As per the Digital Employment Outlook Report for H1-2023, 7 out of 10 IT firms prioritise recruiting people with digital capabilities from developing markets and smaller cities. MarTech (marketing technology) and IoT (internet of things) are the two primary ones. There’s still a lot of untapped talent in the emerging areas and with remote work becoming an unquestionable possibility, no-metro cities are becoming the desired hotspot to create a pool of talent!
Moreover, organizations will need to buck up their efforts with Active sourcing than passive sourcing and re-design their policies to offer the newer crop of employees ample training, work security, a healthy, transparent work culture, and pave way for diversity & inclusion and reliable leadership.
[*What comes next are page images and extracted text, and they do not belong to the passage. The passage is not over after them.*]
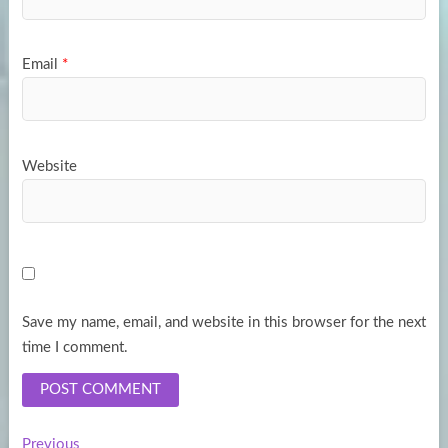
Email
*
Website
Save my name, email, and website in this browser for the next
time I comment.
Previous
Previous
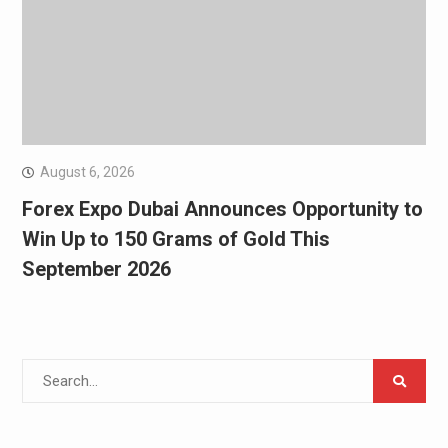
August 6, 2026
Forex Expo Dubai Announces Opportunity to
Win Up to 150 Grams of Gold This
September 2026
Search
for:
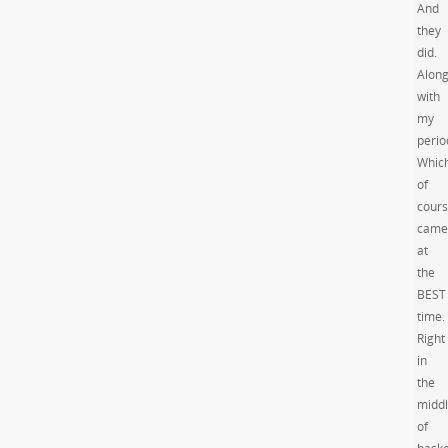
And
they
did.
Alon
with
my
perio
Whic
of
cour
came
at
the
BEST
time.
Right
in
the
midd
of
Keeping up with Gen Z & Gigs
If you’re on LinkedIn, you’d know the two most emerging topics of discussion are: the rising attrition rate across Industries and moonlighting! I was intrigued to know why this would be discussed so widely and the more I consumed, the more I realized, the pandemic has metamorphosed the work model. A lot of professionals who previously stayed back trudging through their jobs because of limited options and a market closing in rapidly are now freeing themselves to explore what they have wanted to do. Toxic workplaces are a strict no-no, mental health has become non-negotiable and work models have become fluid, as they should, especially as we usher in the era of Gen Z! The professionals who know exactly what they DON’T want i.e., toxicity!
The post-pandemic era has enabled the gig economy to shape the future of work. Freelance is no more an escape route for seasoned professionals who have spent their youth at a firm/company looking to find a balance between personal and professional lives but a choice that young professionals are making to suit their lifestyle.
What’s more intriguing? There’s not only a rise in the freelancing work models but also their demand. The flexible work model not only allows a freelancer to pursue other prospects at the side (no thanks to the pandemic for invigorating the burnout culture) but also offers the agency/brand to engage with a professional for a task-at-hand instead of hiring a full-time resource. A lot of smaller, supportive brands with limited resources have adopted this to enhance the gig economy and hire more & more freelancers for focused projects and enable a mutually advantageous work synergy.
Technology and online businesses are further playing an instrumental part in closing the gap between freelance-agency relations by investing in a skilled professional with niche strengths as they save operational costs on outlets & physical offices post-pandemic.
In fact, as per a report in ASSOCHAM, ‘India’s gig sector is likely to grow to $455 billion at a CAGR of 17% by 2024. It has the potential to grow at least 2 times the pre-pandemic estimates’
The way I see it, it’s a win-win! Not only is it convenient for a gig worker but also easier for the company to not undergo the pressure of fixed monthly roll-out since pulling in money has been challenging as the economy is still finding a firm footing again. This offers the professional to be as nimble & flexible to choose the work they want to do and gives them a chance to excel at their skills.
I think it’s safe to say that there’s a mounting need to pre-empt trends but also invest in your people – one practice that will never fail anything that’s coming our way. We’ll learn a lot along the way and being ‘traditional’ about things, is not going to help anybody. Being nimble, open, and accepting that change is the only constant, will take us all a long way!
(Ranjini Chakraborty, Director HR of Giesecke & Devrient MS India. The view’s are the author’s own.)